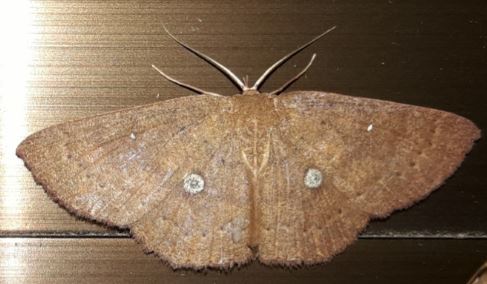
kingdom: Animalia
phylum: Arthropoda
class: Insecta
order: Lepidoptera
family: Geometridae
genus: Cyclophora
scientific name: Cyclophora
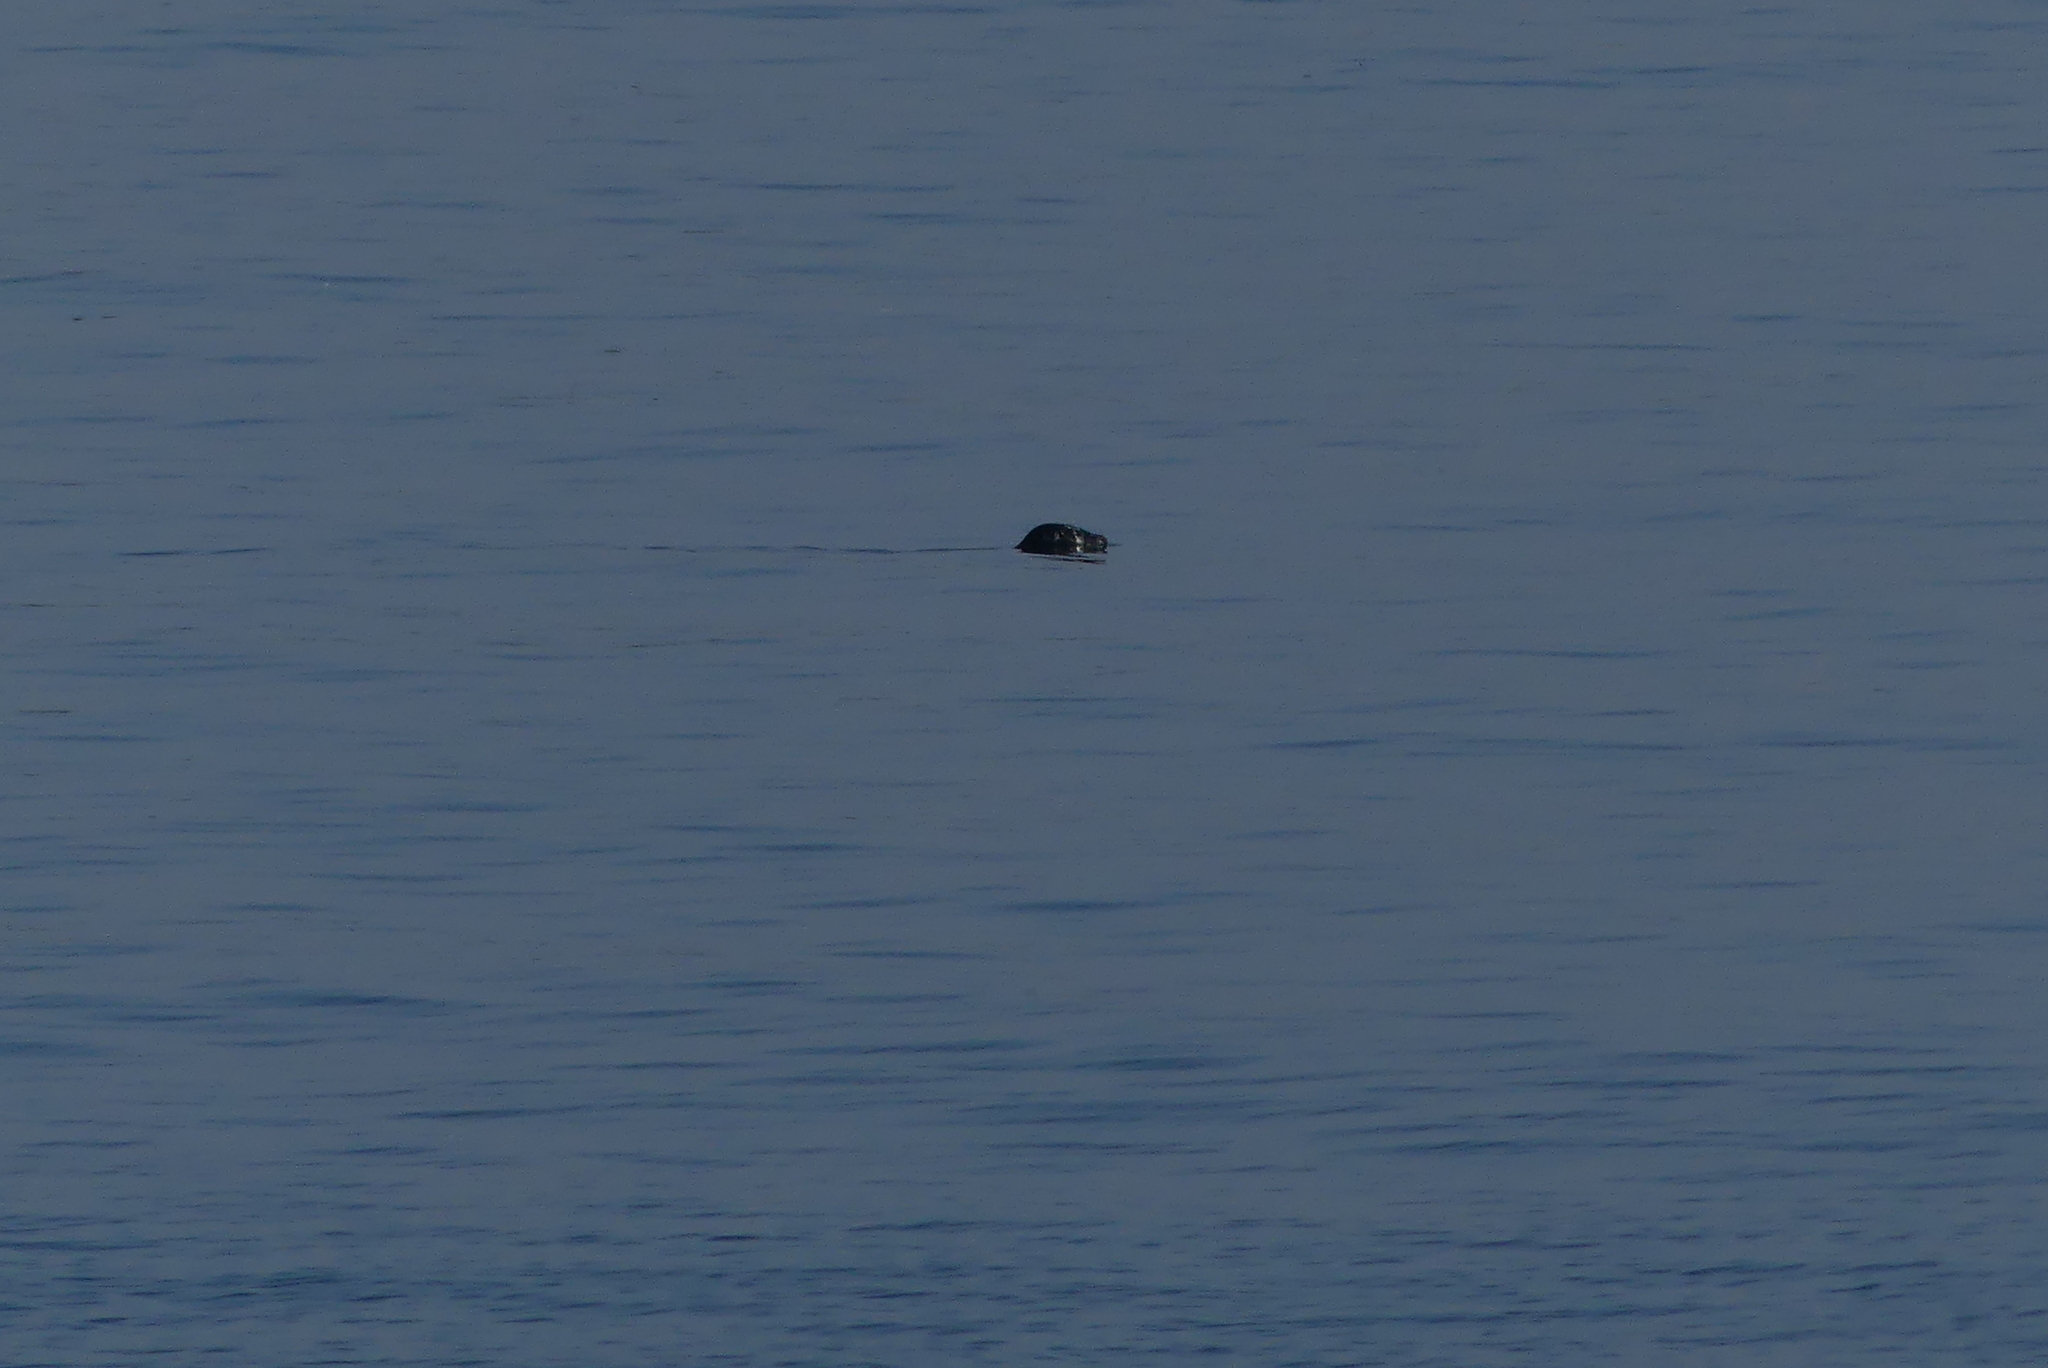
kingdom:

▶ TASK: Write out the lines of all the items again, swapping "scientific name" for "taxon" wherever it occurs and keeping everything else unchanged. Omit the pictures.

▶ COMPLETE OUTPUT:
kingdom: Animalia
phylum: Arthropoda
class: Insecta
order: Lepidoptera
family: Geometridae
genus: Cyclophora
taxon: Cyclophora
kingdom:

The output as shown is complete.